列車という、純粋にインダストリアルなはずのシステムで、この文言を目にしようとは。
確かに日本の戦前製造の1等車では「桃山式」など、江戸時代の城の内部かと見まがうような意匠が施されていたと言います。でもたった今の鉄道車輛はどうでしょう。エクステリアは銀ピカの無地ステンレスにストライプまいて一丁あがり。インテリアは出来合いのプラスチック部品とステンレスアームを組み合わせて電動ドライバーでガーガー。で、これまた一丁上がりです。合理的と言えば聞こえはいいが、逆に言えば手抜き。移動空間として、乗る人に落ち着きと安らぎを与えるように出来ているかと言えば…

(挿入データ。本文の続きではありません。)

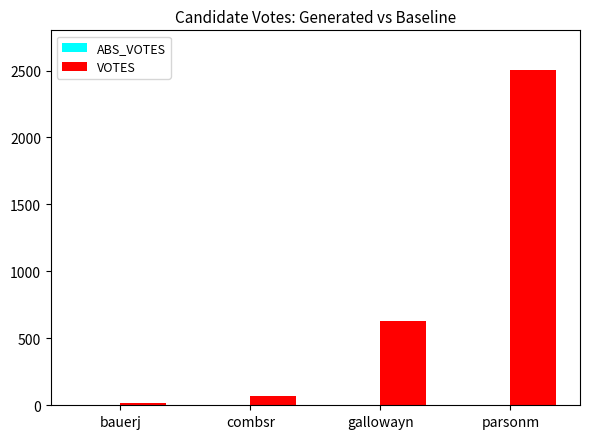

Where is the data nearest to the value 1259?

gallowayn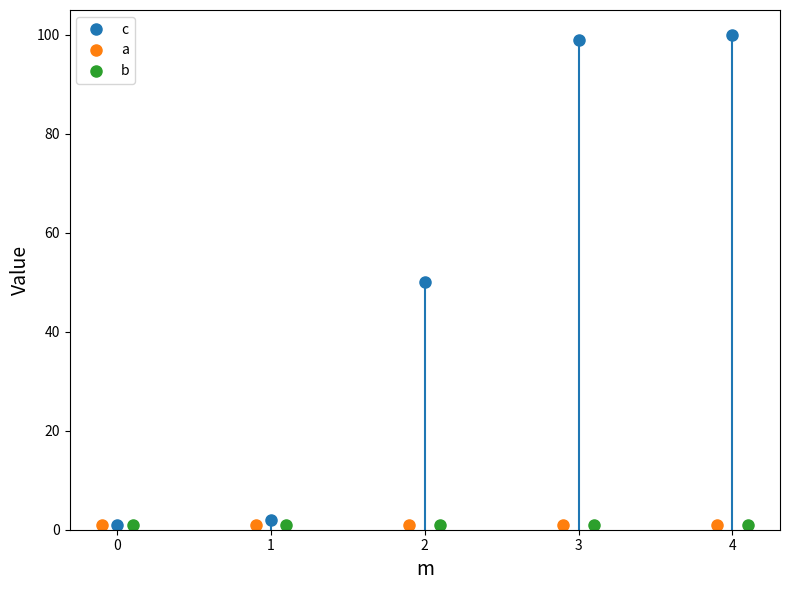

True or false: c has more than 2 interior local peaks.

False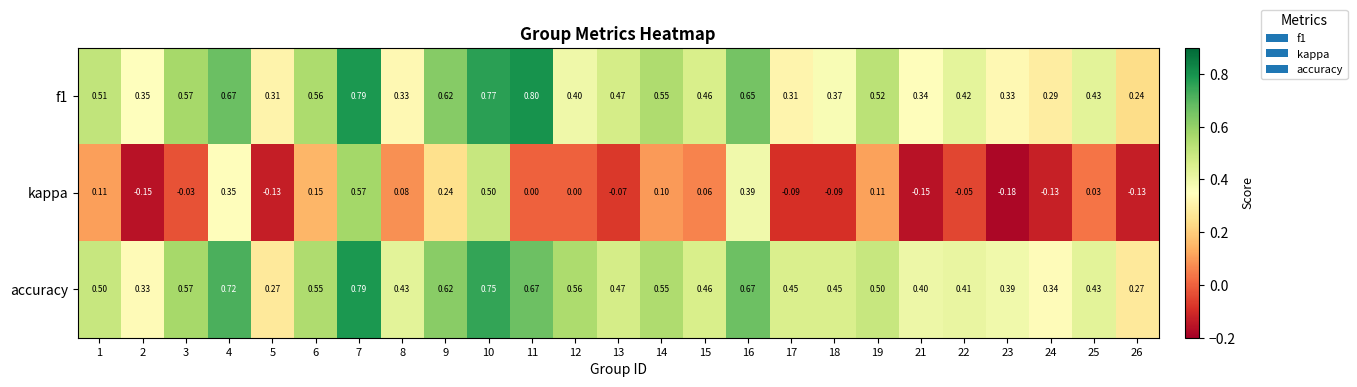

Which series has the largest range (max minus min)?

kappa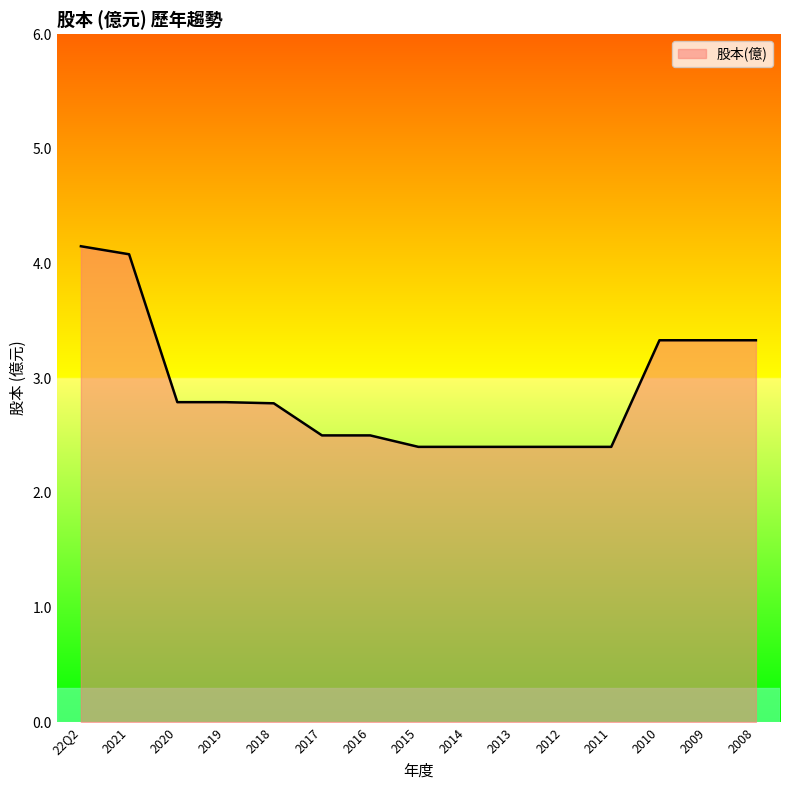

Between 2020 and 2009, which is larger?

2009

この列車は国際列車ですから、当然、どの国でも通用するルックス…当代一流のデザインを身にまとう必要がありました。これに対し、ナゲルマケールスが出した答えが、アール・ヌーボーであり、この要請に作家達が応えたわけです。特にミュシャに関しては、母国の変遷からこの列車に対し熱い想いが込められていたことは折に触れ語られる通りです。
その結果、この列車を彩る各々は、融合しつつも自己を主張することにより、全体としての調和が計られると共に、個々の存在に魂を宿すことになったと言えますまいか。それは恐らく、人が終生の伴侶と共にある時の心理と同様であり、畢竟、インテリアを構成する調度各個の魂と、旅人の魂との共鳴現象以外の何物でもありますまい。
P9250683
室内照明を組み込み、月光をバックに撮ってみました。この佇まい、その夜空を模したか、深く青いブルー(!)をして“青きプリマドンナ”と称される事も。この金色の手すりに手をかけ、あの娘がホームに足を下ろそうとする…眺めているだけで、物語が浮かんできます。

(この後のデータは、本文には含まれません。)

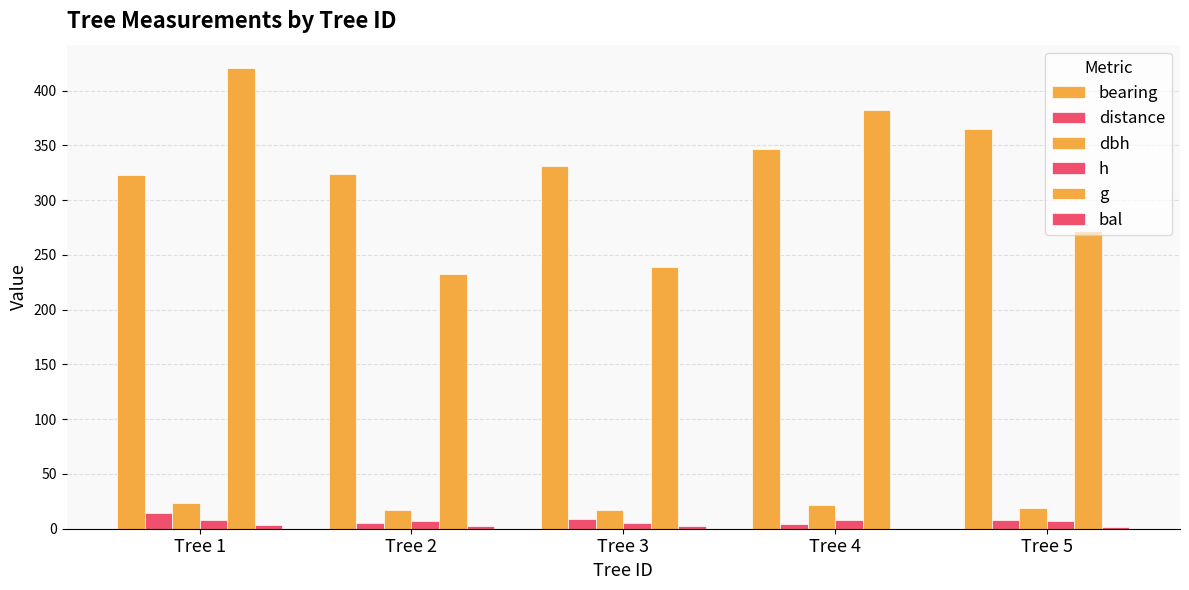

What is the greatest value displayed?

420.9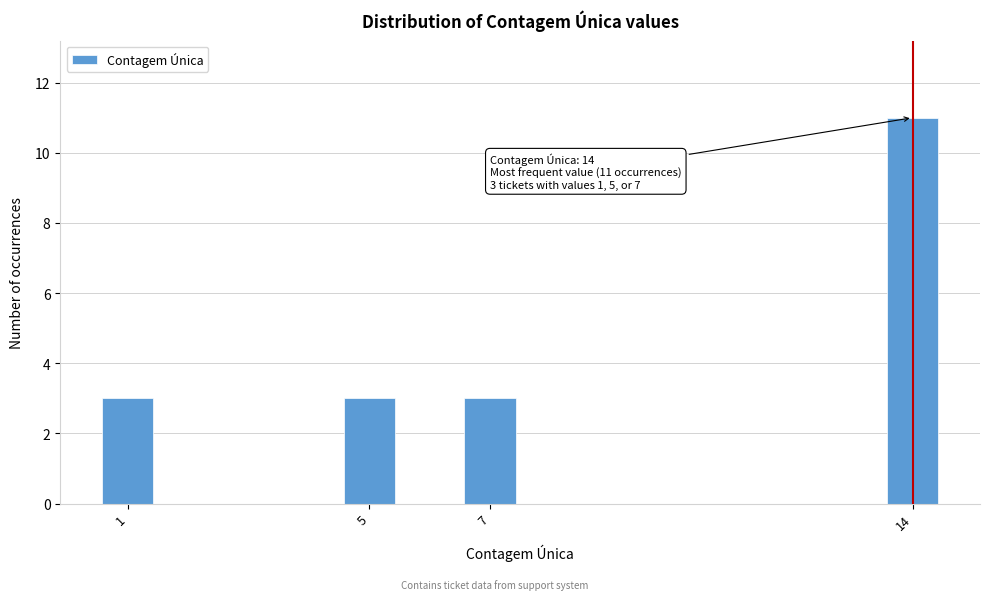

Reading right to left, what are all the values shown in this chart?

14=11	7=3	5=3	1=3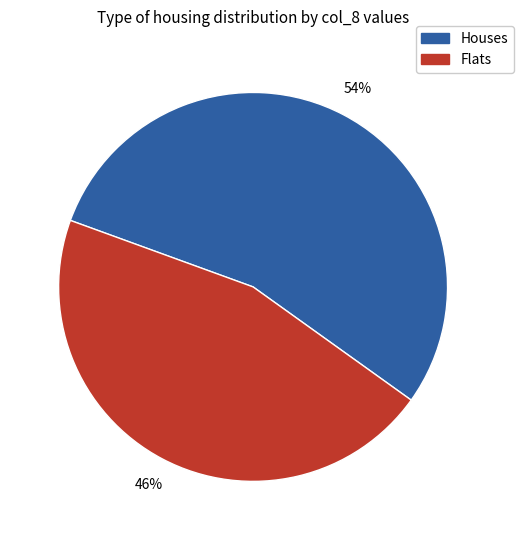

Which slice is the smallest?

Flats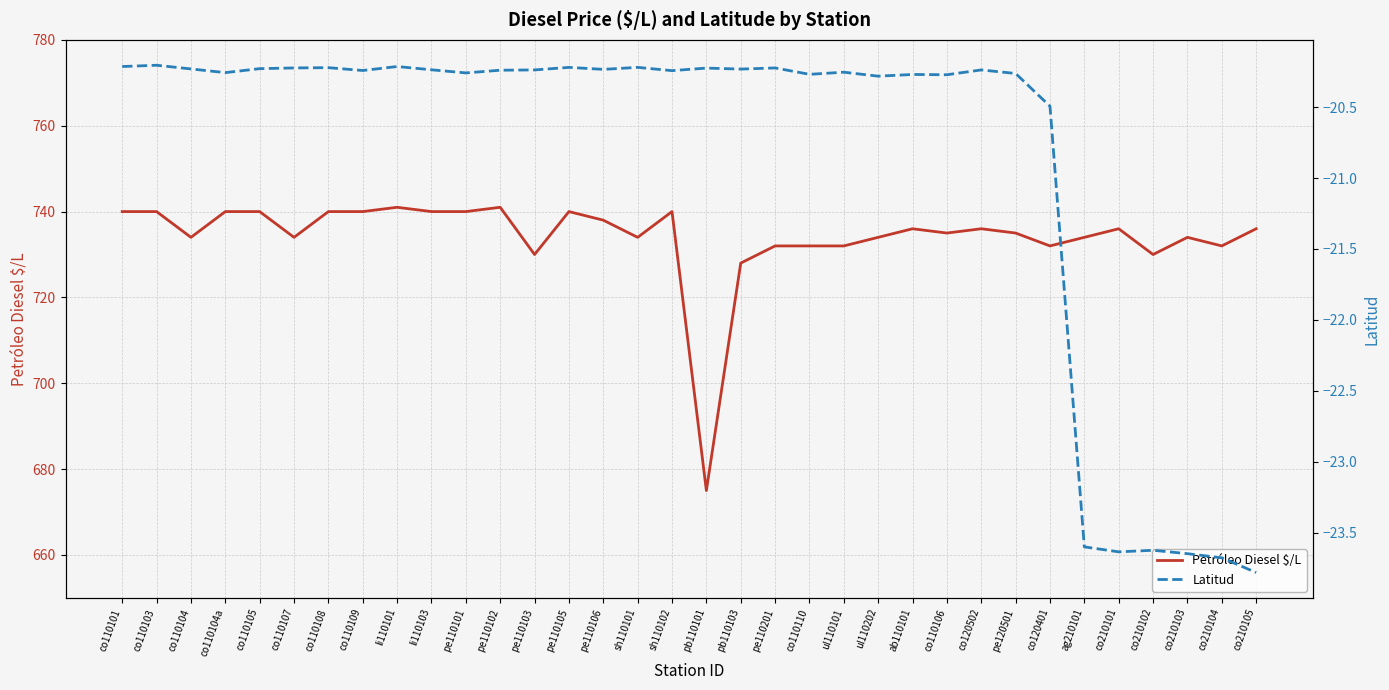

At which category is the sum across all series the highest?

li110101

…同封の青いホルダーに収まったチケットを開き、彼女は思わず、小さく、わぁ、と声を上げた。
 列車である。女王名を冠したチャーター便。アムステルダム発、ボン=フランクフルト=リンツ=ウィーン=ザグレブ=ベオグラード=ソフィアを経由し、イスタンブール行き。但しチケットの指定は、その途中駅、国境近くの小さな駅まで。1等寝台2号車、および第1ディナータイムのリザーブ。

 列車名 オリエントエクスプレス

 世界一の列車。

 それで、来いと。
 意図は理解できる。王族の娘である自分を遇するのにふさわしく、同時に12歳の娘を安心して任せられる移動空間。
 時間は掛かるかも知れないが、乗り換えや関わる警備云々の手間など、極秘プロジェクトと相反することになる。それよりは、一旦乗れば直通で、スチュワードが常駐する列車の方が都合がよい。
 “ディナーは正装で”
 あれしかないか。彼女はため息をつきながら、クローゼットに目を向けた。

※部屋中に線路が敷いてある皆さんへ

このページは「非鉄」の方向けに書いてます。Lxはオリ急専用じゃねーとかEPIIの頃オステンデ編成ウィーン止まりとか把握してはおりますが、言い出すとキリがないため、そういう細かい事は一切略してあります。雰囲気雰囲気。なお、もっとヲタな話はこっちでやってます。

http://www013.upp.so-net.ne.jp/sunop/SimplonOrientExpress.html

※更に模型購入キボンヌの方

2006年末にシンプロントンネル開通100周年記念で久々に生産されました。
HOがリバロッシ。Nがアーノルトです。私が買ったのはここ。

http://www.modell-bahn.com/

※「アール・ヌーボー」に反応した皆さんへ

私の本職(?)は鉄道ヲタクです。「左右非対称で植物文様」というものすごく荒っぽい認識しかございません。ただ、別口できたのじゅんこファンでもあるので、接点としてこの列車を取り上げたまでです。ご無体な事は仰らずさらりと流してやってくださいませ。